So
often—in fact, with tireless repetition—we are told that the really
top-name scientists are not Christians. That intellectual rigor and
religious belief cannot coexist in the same person.
We
suspect that what is really the case, is that there are many more
believers who are scientists, but who fear the inevitable public
ridicule (perhaps, headed up by some of their colleagues) for making
their beliefs known.
That makes Francis Collins book, The Language of God,
all the more extraordinary—as an act of courage, one that will no doubt
empower many other believing scientists to brave the glowering of
secular ideologues, and declare their faith as well.
Interestingly
enough, Dr. Collins was not always a believer. He grew up (in his own
words, "the son of freethinkers" for whom faith "wasn't very
important." While he attended an Episcopal church as a young lad, it
was more of a social gathering, than a profound act of worship. "Faith
was not an important part of my childhood," he remarks. He was, at
best, "vaguely aware of the concept of God."
Even
this vagueness soon faded. By the time Collins went to the University
of Virginia as an undergraduate major in chemistry, "I became convinced
that while many religious faiths had inspired interesting traditions of
art and culture, they held no foundational truth." He became an
agnostic, and then an atheist during his doctoral studies at Yale.
From
Yale, he went to the University of North Carolina to get an M.D., and
became ever more fascinated in the study of DNA. During his rounds as a
doctor, a very simple (but very wise) woman with an incurable disease
asked him a disarmingly simple question, "What do you believe?"
Collins
was stung. He believed he already had the answers, but suddenly
realized he'd never really asked the questions. "I had never really
seriously considered the evidence for and against belief".
What
brought him out of the muddle? The great Christian apologist C. S.

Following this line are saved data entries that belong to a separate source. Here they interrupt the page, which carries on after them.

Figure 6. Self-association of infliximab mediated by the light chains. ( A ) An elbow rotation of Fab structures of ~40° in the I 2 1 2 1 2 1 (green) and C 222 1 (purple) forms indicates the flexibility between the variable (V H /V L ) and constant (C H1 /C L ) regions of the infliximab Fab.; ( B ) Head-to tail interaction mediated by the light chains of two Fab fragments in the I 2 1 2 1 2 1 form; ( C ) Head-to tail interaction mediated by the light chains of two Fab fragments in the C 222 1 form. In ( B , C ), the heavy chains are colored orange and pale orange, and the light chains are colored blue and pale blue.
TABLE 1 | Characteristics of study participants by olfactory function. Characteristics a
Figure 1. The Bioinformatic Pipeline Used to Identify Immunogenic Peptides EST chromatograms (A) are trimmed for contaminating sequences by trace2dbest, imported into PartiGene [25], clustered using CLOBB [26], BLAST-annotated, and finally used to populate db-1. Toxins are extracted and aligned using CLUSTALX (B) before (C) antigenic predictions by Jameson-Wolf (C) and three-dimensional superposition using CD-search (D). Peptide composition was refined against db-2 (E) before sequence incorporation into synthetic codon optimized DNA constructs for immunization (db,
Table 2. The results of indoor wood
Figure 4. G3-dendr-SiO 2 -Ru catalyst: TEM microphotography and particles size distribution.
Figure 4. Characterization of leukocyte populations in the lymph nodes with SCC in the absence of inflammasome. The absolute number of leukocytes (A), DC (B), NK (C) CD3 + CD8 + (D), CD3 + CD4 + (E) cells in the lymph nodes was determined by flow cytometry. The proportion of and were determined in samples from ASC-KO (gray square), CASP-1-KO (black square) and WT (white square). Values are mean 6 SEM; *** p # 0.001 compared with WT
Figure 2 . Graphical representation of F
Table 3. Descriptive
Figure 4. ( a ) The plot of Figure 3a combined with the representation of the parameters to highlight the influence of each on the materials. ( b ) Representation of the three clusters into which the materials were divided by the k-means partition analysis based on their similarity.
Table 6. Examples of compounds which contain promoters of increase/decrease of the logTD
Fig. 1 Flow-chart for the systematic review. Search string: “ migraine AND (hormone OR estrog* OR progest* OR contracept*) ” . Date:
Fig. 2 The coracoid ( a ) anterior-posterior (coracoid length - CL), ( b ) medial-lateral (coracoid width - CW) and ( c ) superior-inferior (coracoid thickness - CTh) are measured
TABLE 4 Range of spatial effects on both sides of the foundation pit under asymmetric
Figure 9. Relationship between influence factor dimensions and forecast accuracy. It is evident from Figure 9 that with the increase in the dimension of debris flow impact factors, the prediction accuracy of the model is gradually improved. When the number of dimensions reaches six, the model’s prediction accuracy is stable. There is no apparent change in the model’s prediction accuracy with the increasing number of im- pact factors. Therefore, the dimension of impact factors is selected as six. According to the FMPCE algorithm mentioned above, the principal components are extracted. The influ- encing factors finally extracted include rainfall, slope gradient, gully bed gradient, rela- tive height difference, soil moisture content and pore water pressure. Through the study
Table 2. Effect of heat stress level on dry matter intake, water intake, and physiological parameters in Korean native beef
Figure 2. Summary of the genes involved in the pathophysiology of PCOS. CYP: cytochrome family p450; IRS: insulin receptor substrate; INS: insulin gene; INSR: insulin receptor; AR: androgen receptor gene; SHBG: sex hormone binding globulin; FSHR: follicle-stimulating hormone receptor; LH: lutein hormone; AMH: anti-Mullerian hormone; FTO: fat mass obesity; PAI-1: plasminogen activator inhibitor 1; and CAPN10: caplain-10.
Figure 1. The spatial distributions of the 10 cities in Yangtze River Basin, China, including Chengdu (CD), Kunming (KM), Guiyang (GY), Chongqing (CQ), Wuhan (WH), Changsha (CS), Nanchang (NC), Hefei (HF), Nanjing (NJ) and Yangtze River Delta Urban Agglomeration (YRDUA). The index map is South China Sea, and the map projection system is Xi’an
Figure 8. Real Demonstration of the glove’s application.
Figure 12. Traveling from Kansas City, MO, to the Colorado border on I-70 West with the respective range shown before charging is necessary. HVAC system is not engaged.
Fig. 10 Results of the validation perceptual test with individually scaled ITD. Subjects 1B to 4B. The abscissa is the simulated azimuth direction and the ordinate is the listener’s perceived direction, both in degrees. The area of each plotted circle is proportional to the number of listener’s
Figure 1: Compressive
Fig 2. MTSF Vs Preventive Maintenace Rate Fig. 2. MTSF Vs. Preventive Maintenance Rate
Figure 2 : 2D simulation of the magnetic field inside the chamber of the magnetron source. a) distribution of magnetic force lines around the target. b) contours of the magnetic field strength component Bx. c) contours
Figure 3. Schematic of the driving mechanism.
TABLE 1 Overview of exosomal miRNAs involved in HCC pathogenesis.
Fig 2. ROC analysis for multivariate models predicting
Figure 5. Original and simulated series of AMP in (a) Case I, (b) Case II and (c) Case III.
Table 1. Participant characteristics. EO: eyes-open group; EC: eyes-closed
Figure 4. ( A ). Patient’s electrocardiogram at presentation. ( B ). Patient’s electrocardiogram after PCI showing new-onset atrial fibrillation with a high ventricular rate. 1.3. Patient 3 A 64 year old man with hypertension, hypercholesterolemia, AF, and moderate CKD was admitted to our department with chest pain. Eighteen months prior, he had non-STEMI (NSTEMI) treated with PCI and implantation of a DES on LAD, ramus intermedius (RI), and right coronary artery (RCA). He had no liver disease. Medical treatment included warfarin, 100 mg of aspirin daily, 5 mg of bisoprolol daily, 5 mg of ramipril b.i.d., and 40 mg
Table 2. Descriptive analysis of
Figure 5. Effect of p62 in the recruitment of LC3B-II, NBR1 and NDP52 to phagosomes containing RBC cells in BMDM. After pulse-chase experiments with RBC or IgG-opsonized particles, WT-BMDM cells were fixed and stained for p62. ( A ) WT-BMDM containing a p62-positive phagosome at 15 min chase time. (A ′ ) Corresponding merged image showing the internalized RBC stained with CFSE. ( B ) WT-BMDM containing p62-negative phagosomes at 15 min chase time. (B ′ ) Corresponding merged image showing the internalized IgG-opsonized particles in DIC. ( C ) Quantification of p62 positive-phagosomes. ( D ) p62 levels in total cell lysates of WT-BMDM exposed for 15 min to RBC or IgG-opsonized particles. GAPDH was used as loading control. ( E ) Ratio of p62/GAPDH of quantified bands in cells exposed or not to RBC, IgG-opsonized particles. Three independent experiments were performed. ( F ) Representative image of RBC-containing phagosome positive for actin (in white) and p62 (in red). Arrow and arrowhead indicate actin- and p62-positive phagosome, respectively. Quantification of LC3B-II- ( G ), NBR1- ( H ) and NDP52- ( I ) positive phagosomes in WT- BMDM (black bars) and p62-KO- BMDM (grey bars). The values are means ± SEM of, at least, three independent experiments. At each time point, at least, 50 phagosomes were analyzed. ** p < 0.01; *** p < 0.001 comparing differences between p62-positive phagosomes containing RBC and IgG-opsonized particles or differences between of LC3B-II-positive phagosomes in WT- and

Lewis, who was himself, at first, an atheist. Collins read Lewis'
classic Mere Christianity, and he realized that "all of my
own constructs against the plausibility of faith were those of a
schoolboy….Lewis seemed to know all of my objections [against faith],
sometimes even before I had quite formulated them. He invariably
addressed them within a page or two. When I learned subsequently that
Lewis had himself been an atheist, who had set out to disprove faith on
the basis of logical argument, I recognized how he could be so
insightful about my path. It had been his path as well."
In
sum, Lewis argued him into a corner. "Finally, seeing no escape, I
leapt." A leap of faith, yes, but by no means irrational or one that
conflicts with science, least of all with his own area, the study of
DNA. "The God of the Bible is also the God of the genome. He can be
worshiped in the cathedral or in the laboratory. His Creation is
majestic, awesome, intricate, and beautiful—and it cannot be at war
with itself."
At
war with itself? As we mentioned above, many secularist spokesman (like
Richard Dawkins), and many well-intentioned Christians, assume that
science and religion are locked in a dual to the death. Collins rejects
this. For him, there cannot "be a real conflict between scientific
truth and spiritual truth. Truth is truth." The intricacy and beauty of
nature, from the amazing and elegant workings of DNA, to glory of the
heavens, declare their Maker—a truth Dr. Francis Collins is not afraid
to declare himself.
But
we must add, Dr. Collins' faith is not of the thin, theistic variety
that might be considered respectable among the intelligentsia. It is
robust and very Christian. He believes in Jesus Christ as the Son of
God, not as a vague principle, but a real person, God become man, who
was crucified, died, and resurrected.
There is something more interesting about Dr. Collins. He converted before he
became the Head of the Human Genome Project. When he was asked to take
over the Project, he did not immediately say "yes." He first "spent a
long afternoon praying in a little chapel, seeking guidance about this
decision."
One
wonders. What if the ACLU were peeking through the windows of that
chapel? Would they have tried to stop his appointment on grounds of
separation of church and state? If the media had caught him coming out
the chapel doors, would they have howled about his intellectual
backwardness, and his obvious unfitness for the position?